Task to complete. Wherever the string "https" occurs in a line of these records, report that line.

Start of Block

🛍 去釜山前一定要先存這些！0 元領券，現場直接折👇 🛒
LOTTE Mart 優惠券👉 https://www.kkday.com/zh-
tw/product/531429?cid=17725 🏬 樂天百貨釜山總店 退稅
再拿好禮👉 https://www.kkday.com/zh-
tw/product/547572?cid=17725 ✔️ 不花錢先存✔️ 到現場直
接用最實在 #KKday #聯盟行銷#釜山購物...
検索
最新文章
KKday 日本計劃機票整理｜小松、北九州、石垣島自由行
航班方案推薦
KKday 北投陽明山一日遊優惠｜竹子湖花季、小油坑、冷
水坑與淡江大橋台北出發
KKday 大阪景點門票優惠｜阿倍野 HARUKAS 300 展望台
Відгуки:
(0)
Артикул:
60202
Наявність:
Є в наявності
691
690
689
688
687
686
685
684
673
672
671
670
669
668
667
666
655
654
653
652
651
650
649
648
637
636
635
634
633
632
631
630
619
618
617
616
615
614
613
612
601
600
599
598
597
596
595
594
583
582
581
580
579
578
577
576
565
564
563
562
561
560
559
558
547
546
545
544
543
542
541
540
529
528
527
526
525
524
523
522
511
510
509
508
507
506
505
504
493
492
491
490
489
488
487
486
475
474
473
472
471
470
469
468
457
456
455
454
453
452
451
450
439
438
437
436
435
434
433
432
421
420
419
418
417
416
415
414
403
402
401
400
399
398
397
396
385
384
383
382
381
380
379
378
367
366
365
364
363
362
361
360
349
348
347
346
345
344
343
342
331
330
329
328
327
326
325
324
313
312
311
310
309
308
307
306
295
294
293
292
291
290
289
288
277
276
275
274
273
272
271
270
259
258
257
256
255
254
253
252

End of Block
Start of Block

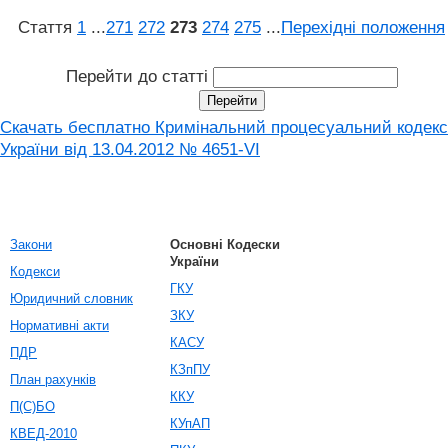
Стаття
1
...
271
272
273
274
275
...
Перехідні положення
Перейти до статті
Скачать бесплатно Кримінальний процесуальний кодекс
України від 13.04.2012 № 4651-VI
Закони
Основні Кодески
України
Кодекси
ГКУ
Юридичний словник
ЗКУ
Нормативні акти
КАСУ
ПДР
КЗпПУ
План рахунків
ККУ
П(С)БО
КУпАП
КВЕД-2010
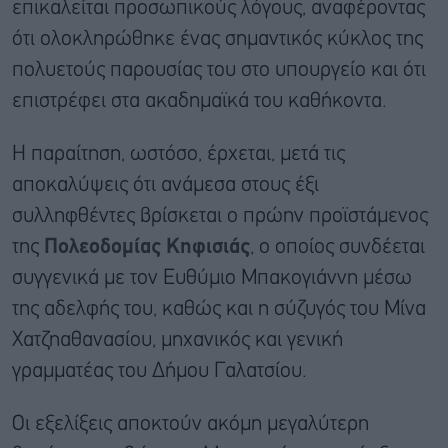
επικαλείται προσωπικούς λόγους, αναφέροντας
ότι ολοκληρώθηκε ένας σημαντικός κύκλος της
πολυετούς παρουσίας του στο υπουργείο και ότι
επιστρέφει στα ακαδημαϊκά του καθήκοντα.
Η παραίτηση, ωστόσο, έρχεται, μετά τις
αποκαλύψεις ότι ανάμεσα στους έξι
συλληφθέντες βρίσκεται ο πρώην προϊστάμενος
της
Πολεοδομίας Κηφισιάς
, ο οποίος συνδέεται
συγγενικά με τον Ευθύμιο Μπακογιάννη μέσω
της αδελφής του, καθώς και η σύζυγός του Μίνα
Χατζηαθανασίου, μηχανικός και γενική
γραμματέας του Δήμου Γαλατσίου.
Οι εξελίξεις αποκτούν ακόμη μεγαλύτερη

End of Block

Result for this task.
LOTTE Mart 優惠券👉 https://www.kkday.com/zh-
再拿好禮👉 https://www.kkday.com/zh-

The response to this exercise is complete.